The return to campus this month means that supporters of Israel must once again be ready to respond to the aggressive, offensive vilification of the Jewish state and even of Jews by the boycott, divestment and sanctions (BDS) crowd and a sordid array of like-minded others.
Ordinarily, truth is the best weapon to dissipate lies and falsehoods. Truth, however, is only effective when the other person is interested in genuine discussion or discourse. But as we have seen over the years, most haters of Israel have shown themselves utterly uninterested in hearing the truth about Israel or, even worse, allowing others to hear it.
That’s why from time to time this space is used to bring little-publicized but important facts about Israel to readers’ attention. Along with countless other stories unreported in local media, they inform individuals who are sincere in wanting to see Israel’s larger picture. These stories also comprise a rather significant but inconvenient truth about the deeply ingrained ethic of goodness and caring that courses through Israeli society.
Israel21c reported about four recent Israeli efforts in four different countries to bring aid to the needy. (Not surprisingly, these stories rile BDS proponents.)
• Germany: Five experts from the Israel Trauma Coalition (ITC) were to have flown to Berlin on Sept. 11 to provide five days of training to clinicians, caregivers and volunteers working with Mideast refugees in two temporary shelters.
ITC director Tali Levanon was invited to Germany by two refugee shelters in Berlin – one in a hospital, the other in a town hall, each housing about 350 men, women and children awaiting permanent placement elsewhere in Germany.
The Israelis were to focus on giving the shelters’ staff the basic tools to provide emotional first aid to the refugees and actually help the staff to better develop their own internal strengthening mechanisms to lessen the risk of fatigue and burnout.

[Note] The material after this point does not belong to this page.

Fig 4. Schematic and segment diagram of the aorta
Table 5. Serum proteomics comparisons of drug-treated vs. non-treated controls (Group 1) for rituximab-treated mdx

The refugees are all Syrian. It is hard not to acknowledge the irony of the situation.
“We will strengthen every part of the team there,” Levanon said ahead of the trip. “They are under a lot of stress from the stories of the refugees around them. A social worker told me she doesn’t sleep at night imagining what they have been through. We want to give them tools to work better and to strengthen themselves.”
• Italy: In the immediate aftermath of the 6.2 Richter earthquake that struck central Italy on Aug. 24, IsraAid, the much-lauded and much-travelled non-profit humanitarian organization, sent a 20-person team there that included search-and-rescuers, relief workers and trauma specialists. Four days after the quake, IsraAid was the only foreign group of its kind on the spot amid the rubble.
The Israelis built temporary shelter camps for some of the thousands displaced by the devastation, distributed food and non-food items to the homeless, and provided counselling to grieving families and Italian rescue teams suffering from acute stress.
• United States: Last month, eight IsraAid relief workers and psychosocial professionals went to Louisiana to assist victims of the massive flooding there. The Israelis helped people return to their homes and salvage whatever personal belongings they could.
• Canada: Yes, Canada! In May, seven
IsraAid volunteers came to Alberta to assist in the aftermath of the Fort McMurray wildfires. They helped clear the ubiquitous debris, sift through toxic ashes and, where they could, offered professional psychosocial support.
It was the first time an IsraAid team had provided assistance in Canada. As of last month, the Israeli volunteers were “continuing to provide specialized psychosocial training to several local agencies that give direct services to those most affected by the fire,” Israel21c reported.
These are only the most recent examples of Israelis travelling across the globe to provide emergency assistance to people in need. To be sure, haters of Israel will not want to hear about them.
That’s precisely why we need to let people know.